Instructor has two main ways that you can use to stream responses out

  1. Iterables: These are useful when you'd like to stream a list of objects of the same type (Eg. use structured outputs to extract multiple users)
  2. Partial Streaming: This is useful when you'd like to stream a single object and you'd like to immediately start processing the response as it comes in.
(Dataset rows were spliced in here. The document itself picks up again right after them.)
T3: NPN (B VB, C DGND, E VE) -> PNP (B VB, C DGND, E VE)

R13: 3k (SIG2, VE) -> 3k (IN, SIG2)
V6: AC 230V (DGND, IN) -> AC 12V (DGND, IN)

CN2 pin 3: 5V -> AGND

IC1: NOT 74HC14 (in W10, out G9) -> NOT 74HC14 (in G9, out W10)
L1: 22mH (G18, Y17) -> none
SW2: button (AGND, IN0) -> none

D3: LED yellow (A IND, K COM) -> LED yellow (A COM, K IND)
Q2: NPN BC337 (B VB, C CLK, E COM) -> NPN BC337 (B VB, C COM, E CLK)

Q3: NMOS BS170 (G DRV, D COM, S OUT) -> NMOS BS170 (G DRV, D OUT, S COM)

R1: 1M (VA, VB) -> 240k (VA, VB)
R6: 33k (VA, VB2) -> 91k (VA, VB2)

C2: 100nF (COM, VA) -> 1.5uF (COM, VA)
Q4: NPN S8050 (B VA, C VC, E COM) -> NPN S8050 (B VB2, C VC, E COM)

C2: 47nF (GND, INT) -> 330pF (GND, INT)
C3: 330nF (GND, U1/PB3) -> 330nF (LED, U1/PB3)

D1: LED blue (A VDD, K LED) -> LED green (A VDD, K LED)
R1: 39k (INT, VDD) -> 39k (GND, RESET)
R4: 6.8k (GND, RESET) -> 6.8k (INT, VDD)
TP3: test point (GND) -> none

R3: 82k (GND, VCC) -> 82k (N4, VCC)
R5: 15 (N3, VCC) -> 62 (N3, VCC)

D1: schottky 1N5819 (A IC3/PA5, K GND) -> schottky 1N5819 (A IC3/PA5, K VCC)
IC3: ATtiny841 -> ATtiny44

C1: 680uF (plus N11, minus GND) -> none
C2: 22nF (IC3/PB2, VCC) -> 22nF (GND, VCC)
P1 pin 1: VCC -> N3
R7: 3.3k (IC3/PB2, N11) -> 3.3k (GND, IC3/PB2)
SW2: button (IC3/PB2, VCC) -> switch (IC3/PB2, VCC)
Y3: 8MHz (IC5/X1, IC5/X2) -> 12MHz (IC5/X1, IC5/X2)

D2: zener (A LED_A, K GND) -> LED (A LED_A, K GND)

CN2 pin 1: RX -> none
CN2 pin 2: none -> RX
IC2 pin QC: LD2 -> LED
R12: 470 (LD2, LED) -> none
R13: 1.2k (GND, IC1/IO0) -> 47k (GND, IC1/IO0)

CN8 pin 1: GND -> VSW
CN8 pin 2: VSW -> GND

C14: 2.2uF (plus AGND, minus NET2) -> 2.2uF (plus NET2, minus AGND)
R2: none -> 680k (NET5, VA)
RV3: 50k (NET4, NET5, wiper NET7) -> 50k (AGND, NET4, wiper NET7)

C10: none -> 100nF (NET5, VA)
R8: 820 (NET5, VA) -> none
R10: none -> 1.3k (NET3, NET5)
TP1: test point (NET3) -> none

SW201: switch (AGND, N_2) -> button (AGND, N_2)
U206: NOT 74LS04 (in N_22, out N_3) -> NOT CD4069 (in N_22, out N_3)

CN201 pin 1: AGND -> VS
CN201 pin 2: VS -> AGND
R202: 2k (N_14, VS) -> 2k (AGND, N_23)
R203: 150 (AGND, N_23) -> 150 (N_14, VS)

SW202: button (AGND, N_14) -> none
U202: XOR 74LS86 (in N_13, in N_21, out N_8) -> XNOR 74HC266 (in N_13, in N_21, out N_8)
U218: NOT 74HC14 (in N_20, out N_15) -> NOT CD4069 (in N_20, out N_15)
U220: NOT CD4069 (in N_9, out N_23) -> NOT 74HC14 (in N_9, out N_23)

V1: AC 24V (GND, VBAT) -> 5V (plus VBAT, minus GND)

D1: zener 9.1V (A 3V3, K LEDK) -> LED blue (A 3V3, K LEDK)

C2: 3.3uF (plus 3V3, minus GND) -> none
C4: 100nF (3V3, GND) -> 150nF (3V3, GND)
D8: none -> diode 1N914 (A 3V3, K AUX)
We currently support partial streaming for Cerebras by parsing the raw text completion. We have not implemented streaming for function calling at this point in time yet. Please make sure you have mode=instructor.Mode.CEREBRAS_JSON set when using partial streaming.

import instructor
from cerebras.cloud.sdk import Cerebras, AsyncCerebras
from pydantic import BaseModel
from typing import Iterable

client = instructor.from_cerebras(Cerebras(), mode=instructor.Mode.CEREBRAS_JSON)


class Person(BaseModel):
    name: str
    age: int


resp = client.chat.completions.create_partial(
    model="llama3.1-70b",
    messages=[
        {
            "role": "user",
            "content": "Ivan is 27 and lives in Singapore",
        }
    ],
    response_model=Person,
    stream=True,
)

for person in resp:
    print(person)
    # > name=None age=None
    # > name='Ivan' age=None
    # > name='Ivan' age=27

Iterable Example

import instructor
from cerebras.cloud.sdk import Cerebras, AsyncCerebras
from pydantic import BaseModel
from typing import Iterable

client = instructor.from_cerebras(Cerebras(), mode=instructor.Mode.CEREBRAS_JSON)


class Person(BaseModel):
    name: str
    age: int


resp = client.chat.completions.create_iterable(
    model="llama3.1-70b",
    messages=[
        {
            "role": "user",
            "content": "Extract all users from this sentence : Chris is 27 and lives in San Francisco, John is 30 and lives in New York while their college roomate Jessica is 26 and lives in London",
        }
    ],
    response_model=Person,
    stream=True,
)

for person in resp:
    print(person)
    # > Person(name='Chris', age=27)
    # > Person(name='John', age=30)
    # > Person(name='Jessica', age=26)

Instructor Hooks

Instructor provides several hooks to customize behavior:

Validation Hook

from instructor import Instructor

def validation_hook(value, retry_count, exception):
    print(f"Validation failed {retry_count} times: {exception}")
    return retry_count < 3  # Retry up to 3 times

instructor.patch(client, validation_hook=validation_hook)

Instructor Modes

We provide serveral modes to make it easy to work with the different response models that Cerebras Supports

  1. instructor.Mode.CEREBRAS_JSON : This parses the raw completions as a valid JSON object.
  2. instructor.Mode.CEREBRAS_TOOLS : This uses Cerebras's tool calling mode to return structured outputs to the client.

In general, we recommend using Mode.CEREBRAS_TOOLS because it's the most flexible and future-proof mode. It has the largest set of features that you can specify your schema in and makes things significantly easier to work with.